Concernant la première remarque, on peut souligner – à décharge – que le CGL indique en début d’entrée : « There are two basic senses: (1-5) lead, (6) consider ». Cela vaut aussi pour le GE, qui, quoique très touffu à la manière du LSJ, possède un encart grisé en début d’article qui permet d’aller à l’essentiel de la même manière. On est malgré tout surpris de cette prolifération de sens. Pour la comprendre, il faut se reporter aux indications des éditeurs : « Entries are organised no primarly according to chronological or grammatical criteria, but according to meaning, with a view to showing the developing senses of words and the relationships between thoses senses. » Cet objectif me laisse sceptique car il suppose un travail inouï, et son intérêt concret (par exemple pour des traducteurs qu’importe peu l’histoire du sens d’un mot) me paraît limité ; dans les faits, la perception du « développement du sens » d’un vocable et les diverses « relations » d’un sens à l’autre seront plus subjectives qu’objectives (car pour parler objectivement il faudrait une étude de fond pour chaque lexème, ce qui n’est pas réalisable, même en 20 ans).
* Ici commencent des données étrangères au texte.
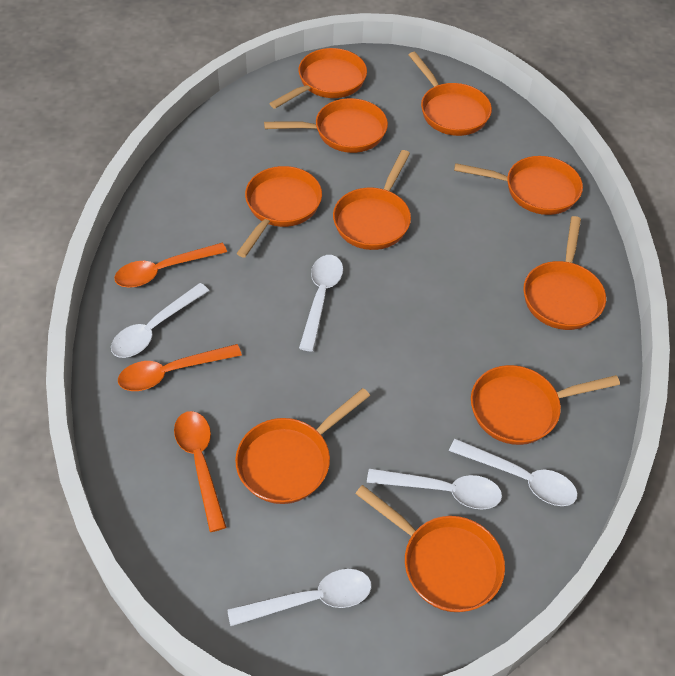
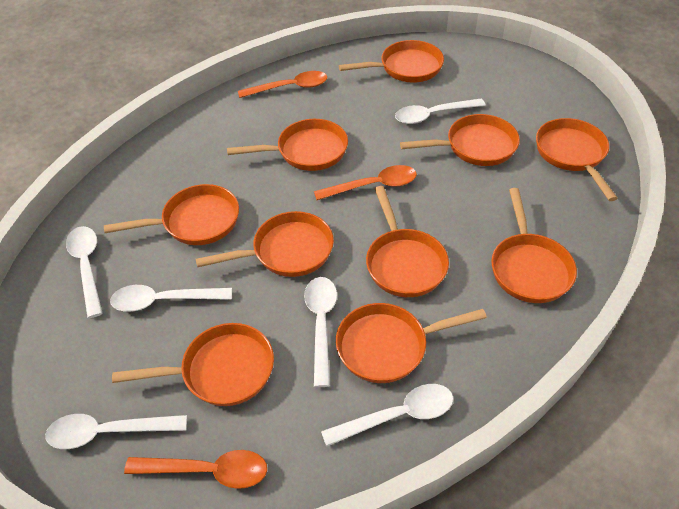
white spoon: 5 -> 6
Pour le cas de ἡγέομαι, les nuances ou différences dans les rubriques 1-5 sont peu évidentes.

Dans le cas du verbe ἡγέομαι, la définition la plus efficace reste, et de loin, celle du BDAG. Non seulement les deux principaux sens sont clairement mis en relief, mais de plus une réelle définition est proposée. Le LSJ reste incontournable pour les points de détail ou comme clé d’entrée dans un corpus choisi d’exemples, de même que le GE et pour les mêmes raisons, lequel ne démérite pas à la fois pour sa clarté (encart initial), et son exhaustivité. La plus touffue et imbuvable est sans conteste celle du LSJ. Et la plus concise, quoique très compartimentée, celle du CGL.

En somme le CGL apparaît, pour les personnes souhaitant s’en servir aux fins d’études bibliques (ce qui est le détourner un peu de son usage premier), comme un outil complémentaire et intermédiaire. Ce n’est pas un lexique avancé, et il présente quelques inconvénients fâcheux comme l’absence de citations de ses sources exactes, et son étendue, osons le mot, réduite (on aimerait d’ailleurs bien savoir le nombre de lexèmes retenus). Mais il a des qualités importantes, à savoir sa (relative) indépendance de la tradition lexicographique commune (à vérifier à l’usage, mais à première vue perceptible), et son exergue sur les constructions grammaticales. Sa concision en fait outil de consultation rapide, plus complet et moderne que l’Intermediate LSJ, moins exhaustif bien entendu que le LSJ, mais beaucoup efficace par sa clarté.